> _Information given_:
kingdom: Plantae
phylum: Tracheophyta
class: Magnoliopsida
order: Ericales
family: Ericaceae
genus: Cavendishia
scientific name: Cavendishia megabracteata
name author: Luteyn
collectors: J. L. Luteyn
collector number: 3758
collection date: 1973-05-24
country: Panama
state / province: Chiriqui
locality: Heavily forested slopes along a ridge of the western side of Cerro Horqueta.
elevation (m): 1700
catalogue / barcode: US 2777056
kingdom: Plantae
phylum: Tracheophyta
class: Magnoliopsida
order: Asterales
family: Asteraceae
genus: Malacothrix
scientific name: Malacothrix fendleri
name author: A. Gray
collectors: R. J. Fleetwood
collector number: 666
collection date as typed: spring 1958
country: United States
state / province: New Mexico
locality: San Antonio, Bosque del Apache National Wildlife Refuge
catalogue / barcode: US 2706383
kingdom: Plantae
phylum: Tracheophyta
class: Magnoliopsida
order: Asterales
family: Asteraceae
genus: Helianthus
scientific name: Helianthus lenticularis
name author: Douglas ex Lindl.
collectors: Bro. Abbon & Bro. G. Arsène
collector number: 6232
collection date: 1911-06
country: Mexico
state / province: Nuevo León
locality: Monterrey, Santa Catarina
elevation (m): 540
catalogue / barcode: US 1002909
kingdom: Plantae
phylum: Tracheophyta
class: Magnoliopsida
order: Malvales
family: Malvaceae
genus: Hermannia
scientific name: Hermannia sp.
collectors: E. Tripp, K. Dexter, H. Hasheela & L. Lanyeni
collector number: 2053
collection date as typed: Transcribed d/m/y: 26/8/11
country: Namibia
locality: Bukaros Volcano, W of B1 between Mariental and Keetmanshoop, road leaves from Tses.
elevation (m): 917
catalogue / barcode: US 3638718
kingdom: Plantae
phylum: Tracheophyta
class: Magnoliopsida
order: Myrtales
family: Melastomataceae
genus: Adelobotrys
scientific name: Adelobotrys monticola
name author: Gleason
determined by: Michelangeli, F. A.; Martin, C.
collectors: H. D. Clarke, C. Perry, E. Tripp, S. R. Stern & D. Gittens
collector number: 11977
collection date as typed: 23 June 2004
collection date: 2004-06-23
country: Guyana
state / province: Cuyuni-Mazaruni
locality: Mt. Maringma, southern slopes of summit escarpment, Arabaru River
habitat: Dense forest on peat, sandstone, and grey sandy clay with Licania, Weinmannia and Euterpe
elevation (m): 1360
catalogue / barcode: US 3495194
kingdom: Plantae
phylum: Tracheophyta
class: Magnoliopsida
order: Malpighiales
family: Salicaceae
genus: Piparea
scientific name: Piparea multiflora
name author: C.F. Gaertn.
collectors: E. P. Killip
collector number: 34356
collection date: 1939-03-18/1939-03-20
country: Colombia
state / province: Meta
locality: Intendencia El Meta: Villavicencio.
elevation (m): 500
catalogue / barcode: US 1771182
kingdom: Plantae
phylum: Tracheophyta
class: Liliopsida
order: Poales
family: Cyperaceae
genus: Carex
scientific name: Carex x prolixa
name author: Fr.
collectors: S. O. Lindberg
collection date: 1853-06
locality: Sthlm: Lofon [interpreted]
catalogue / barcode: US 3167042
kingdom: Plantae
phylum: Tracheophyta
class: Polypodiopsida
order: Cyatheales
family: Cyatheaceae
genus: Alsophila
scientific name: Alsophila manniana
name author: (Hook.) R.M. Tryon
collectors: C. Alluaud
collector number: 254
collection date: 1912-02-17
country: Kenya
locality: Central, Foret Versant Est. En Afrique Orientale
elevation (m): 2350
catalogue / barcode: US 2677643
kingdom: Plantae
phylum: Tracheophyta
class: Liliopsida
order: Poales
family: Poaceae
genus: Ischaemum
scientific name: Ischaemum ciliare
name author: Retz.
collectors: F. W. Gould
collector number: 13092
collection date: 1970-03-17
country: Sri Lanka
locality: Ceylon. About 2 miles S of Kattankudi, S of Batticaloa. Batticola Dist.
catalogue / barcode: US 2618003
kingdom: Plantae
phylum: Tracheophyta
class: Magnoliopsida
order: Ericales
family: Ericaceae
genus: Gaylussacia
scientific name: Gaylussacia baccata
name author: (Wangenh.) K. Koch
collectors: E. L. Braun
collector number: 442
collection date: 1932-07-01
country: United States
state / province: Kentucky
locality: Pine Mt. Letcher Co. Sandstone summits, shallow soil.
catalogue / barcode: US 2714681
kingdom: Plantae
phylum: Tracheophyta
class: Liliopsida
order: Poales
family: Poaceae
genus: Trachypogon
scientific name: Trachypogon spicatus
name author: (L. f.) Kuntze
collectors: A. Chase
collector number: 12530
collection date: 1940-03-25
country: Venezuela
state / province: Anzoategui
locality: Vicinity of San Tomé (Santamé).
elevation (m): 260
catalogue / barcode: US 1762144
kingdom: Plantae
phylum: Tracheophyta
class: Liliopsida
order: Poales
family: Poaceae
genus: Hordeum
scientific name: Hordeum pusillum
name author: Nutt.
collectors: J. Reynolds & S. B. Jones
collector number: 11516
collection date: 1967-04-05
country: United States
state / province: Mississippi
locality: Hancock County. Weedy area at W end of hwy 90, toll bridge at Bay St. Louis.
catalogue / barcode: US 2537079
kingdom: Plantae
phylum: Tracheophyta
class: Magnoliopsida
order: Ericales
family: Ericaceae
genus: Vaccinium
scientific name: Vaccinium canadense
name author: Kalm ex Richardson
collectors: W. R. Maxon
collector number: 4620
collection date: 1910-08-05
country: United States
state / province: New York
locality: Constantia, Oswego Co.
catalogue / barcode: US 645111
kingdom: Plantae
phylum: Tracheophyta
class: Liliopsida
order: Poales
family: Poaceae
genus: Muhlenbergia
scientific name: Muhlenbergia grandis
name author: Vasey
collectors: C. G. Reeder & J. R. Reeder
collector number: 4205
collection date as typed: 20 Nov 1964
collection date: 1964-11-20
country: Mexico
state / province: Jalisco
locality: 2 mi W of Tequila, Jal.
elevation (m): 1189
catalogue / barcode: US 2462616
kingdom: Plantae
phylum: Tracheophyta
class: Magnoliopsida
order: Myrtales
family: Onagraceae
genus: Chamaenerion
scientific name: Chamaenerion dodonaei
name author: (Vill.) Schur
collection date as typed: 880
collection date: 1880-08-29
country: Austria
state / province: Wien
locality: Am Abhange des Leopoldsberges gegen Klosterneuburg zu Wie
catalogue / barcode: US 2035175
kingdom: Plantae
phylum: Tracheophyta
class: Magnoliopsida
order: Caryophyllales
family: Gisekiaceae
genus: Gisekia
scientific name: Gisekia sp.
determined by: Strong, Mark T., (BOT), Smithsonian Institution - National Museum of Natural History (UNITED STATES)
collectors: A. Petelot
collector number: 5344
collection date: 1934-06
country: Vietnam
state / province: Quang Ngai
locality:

> _Directive_: Rewrite the material from its first line through the line holding "state / province: Chiriqui", inclusive, swapping "collector number" for "field number" and leaving everything else unchanged.

> _Written answer_:
kingdom: Plantae
phylum: Tracheophyta
class: Magnoliopsida
order: Ericales
family: Ericaceae
genus: Cavendishia
scientific name: Cavendishia megabracteata
name author: Luteyn
collectors: J. L. Luteyn
field number: 3758
collection date: 1973-05-24
country: Panama
state / province: Chiriqui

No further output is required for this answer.